# Anyone know of some good tack shops in the Salisbury area?



## kezz86 (17 October 2013)

(Also in Tackroom)
Well I'm off to Salisbury on Sunday so of course I'm wondering if there are any good horsey shops I should have a look at?

(I'm happy to make mini detours if needed  )

It's also nearly my birthday so ya know slightly hoping to blag a few extra little pressies...


----------



## MerryVB (17 October 2013)

Amport equestrian is close by (never been though) in Wilton, other than that there is a scats. Sadly lost equi-shop earlier this year which was a big one for Salisbury area!


----------



## kezz86 (18 October 2013)

MerryVB said:



			Amport equestrian is close by (never been though) in Wilton, other than that there is a scats. Sadly lost equi-shop earlier this year which was a big one for Salisbury area!
		
Click to expand...

Thanks I'll look them up!


----------



## _GG_ (18 October 2013)

Which route are you taking to get there? Because if you are going to be passing my neck of the woods on the way to or from the M4....Wadswick is amazing...and they do great cake too


----------



## Racergirl (20 October 2013)

Out just off the Salisbury - Southampton road (big x roads with traffic lights near Wellow, turn left if Salisbury is behind you and along there a bit!) is Horse - E - Things, they are quite good


----------



## kezz86 (21 October 2013)

_GG_ said:



			Which route are you taking to get there?

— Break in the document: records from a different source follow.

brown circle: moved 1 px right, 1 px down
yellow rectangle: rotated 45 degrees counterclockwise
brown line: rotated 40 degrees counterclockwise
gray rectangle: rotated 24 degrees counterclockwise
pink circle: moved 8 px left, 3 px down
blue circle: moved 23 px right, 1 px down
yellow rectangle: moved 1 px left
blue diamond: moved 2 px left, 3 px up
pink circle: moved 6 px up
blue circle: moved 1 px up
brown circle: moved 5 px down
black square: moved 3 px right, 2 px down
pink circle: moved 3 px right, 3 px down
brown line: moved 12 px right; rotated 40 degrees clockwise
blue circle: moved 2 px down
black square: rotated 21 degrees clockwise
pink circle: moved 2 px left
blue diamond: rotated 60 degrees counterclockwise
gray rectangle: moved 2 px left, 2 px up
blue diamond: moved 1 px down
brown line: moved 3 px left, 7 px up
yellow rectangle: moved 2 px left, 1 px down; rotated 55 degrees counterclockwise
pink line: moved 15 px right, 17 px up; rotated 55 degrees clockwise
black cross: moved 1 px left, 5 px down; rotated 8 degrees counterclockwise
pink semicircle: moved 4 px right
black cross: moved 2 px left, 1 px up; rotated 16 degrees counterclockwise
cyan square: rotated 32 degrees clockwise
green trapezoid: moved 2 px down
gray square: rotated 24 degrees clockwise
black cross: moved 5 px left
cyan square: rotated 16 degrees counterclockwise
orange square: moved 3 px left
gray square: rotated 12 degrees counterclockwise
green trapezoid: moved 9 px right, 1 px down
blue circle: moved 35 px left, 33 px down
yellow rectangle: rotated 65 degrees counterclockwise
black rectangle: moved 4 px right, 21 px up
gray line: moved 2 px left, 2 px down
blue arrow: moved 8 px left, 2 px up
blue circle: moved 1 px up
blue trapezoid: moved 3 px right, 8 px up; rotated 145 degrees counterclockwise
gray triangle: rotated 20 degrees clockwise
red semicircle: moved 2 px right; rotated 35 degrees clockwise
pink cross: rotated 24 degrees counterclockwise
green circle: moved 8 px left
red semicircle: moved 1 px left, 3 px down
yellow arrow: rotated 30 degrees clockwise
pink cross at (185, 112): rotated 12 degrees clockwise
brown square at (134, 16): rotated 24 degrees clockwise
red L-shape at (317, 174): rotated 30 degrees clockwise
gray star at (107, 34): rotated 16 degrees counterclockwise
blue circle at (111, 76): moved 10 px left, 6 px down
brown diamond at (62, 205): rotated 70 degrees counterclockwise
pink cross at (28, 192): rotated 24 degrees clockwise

Because if you are going to be passing my neck of the woods on the way to or from the M4....Wadswick is amazing...and they do great cake too 

Click to expand...

Well I went to Wadswick on Saturday since I had nothing better to do and it's my most local large horsey place and bought a gorgeous pair of long brown Mountain Horse riding boots. I've wanted some "forever" and couldn't resist "just trying them on"... 

Never made it anywhere else on Sunday though since we were too busy being sociable 

Thanks for all the suggestions folks will have to try to make it to the other places eventually!


----------